Anyone who is skilled at coding can contribute to the code. The Readme file and other documents can benefit from the writing skills of someone. A talented designer can create user interfaces and other types of solutions.
Fact: 28% of casual contributions to open source are documentation, such as a typo fix, reformatting, or writing a translation.
Open source doesn’t force anyone to work on software projects and contribute with code. It is much-much-more than that!
4- Find a project to contribute to
John F. Kennedy once said, “Ask not what your country can do for you – ask what you can do for your country.” Applying this thought here: starters need to find a beginner open source project where they can provide value with their skills.
Contributing to open source happens at all levels across all projects. Hence, contributors need not worry about the type of contribution they can start with. Instead, they should look at the OSS(Open Source Software) they already use or admire.
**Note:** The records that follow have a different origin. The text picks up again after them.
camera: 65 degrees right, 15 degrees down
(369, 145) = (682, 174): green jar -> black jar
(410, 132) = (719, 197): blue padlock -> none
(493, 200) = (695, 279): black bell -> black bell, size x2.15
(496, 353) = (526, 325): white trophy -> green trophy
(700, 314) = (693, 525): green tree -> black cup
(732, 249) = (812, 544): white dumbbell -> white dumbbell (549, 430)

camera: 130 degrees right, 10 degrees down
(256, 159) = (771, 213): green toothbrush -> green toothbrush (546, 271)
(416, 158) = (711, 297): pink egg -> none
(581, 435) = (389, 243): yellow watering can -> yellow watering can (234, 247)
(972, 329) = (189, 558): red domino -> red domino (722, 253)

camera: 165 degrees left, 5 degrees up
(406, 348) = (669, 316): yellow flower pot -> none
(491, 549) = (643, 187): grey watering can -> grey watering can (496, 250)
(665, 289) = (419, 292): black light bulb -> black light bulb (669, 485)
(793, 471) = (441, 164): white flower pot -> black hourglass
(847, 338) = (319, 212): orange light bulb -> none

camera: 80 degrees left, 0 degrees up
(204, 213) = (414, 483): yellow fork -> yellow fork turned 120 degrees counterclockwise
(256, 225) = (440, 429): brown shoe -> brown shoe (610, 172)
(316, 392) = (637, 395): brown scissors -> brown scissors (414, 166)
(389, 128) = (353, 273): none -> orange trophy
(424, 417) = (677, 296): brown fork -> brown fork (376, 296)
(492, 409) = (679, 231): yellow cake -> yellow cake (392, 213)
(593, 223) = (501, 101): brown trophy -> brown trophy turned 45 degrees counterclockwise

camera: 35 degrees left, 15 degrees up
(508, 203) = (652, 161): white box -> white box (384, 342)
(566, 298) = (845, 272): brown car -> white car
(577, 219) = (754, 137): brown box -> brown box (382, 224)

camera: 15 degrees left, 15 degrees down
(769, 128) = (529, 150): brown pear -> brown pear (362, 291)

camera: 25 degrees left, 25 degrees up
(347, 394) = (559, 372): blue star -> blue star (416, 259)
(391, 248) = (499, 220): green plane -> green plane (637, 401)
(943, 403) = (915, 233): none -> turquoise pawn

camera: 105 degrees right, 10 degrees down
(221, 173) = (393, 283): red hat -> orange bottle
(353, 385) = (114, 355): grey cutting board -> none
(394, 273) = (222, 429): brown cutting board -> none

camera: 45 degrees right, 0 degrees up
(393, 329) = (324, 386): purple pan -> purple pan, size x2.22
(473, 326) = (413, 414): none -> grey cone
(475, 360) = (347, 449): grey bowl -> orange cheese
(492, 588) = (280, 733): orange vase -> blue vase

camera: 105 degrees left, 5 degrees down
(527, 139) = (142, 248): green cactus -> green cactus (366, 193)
The best way is to choose the projects people find themselves coming back to. Within those projects, whenever they find that something could be better or different, that’s the cue to act. If these do not work, one can simply start with a Google search: Open source projects for beginners
Conclusion: Don’t put up with any Crap!
Gordon-McKeon, program director at OpenHatch, said in an interview, “You don’t have to settle for the places that are toxic and non-welcoming. A big part of being comfortable in the open source space is being confident.”
And that’s true. The open-source community has often been called Rough-and-Rude, especially for women. To your surprise, only 11% of the global open-source contributors are female.
No matter your race, gender, or level of experience, open source should be a welcoming community. And a good community is created by individuals, just like you and I. Therefore, a meaningful contribution can only take place in environments free from grit and grime.
Open source is supposed to be Open and Purposeful, after all – FuelEd.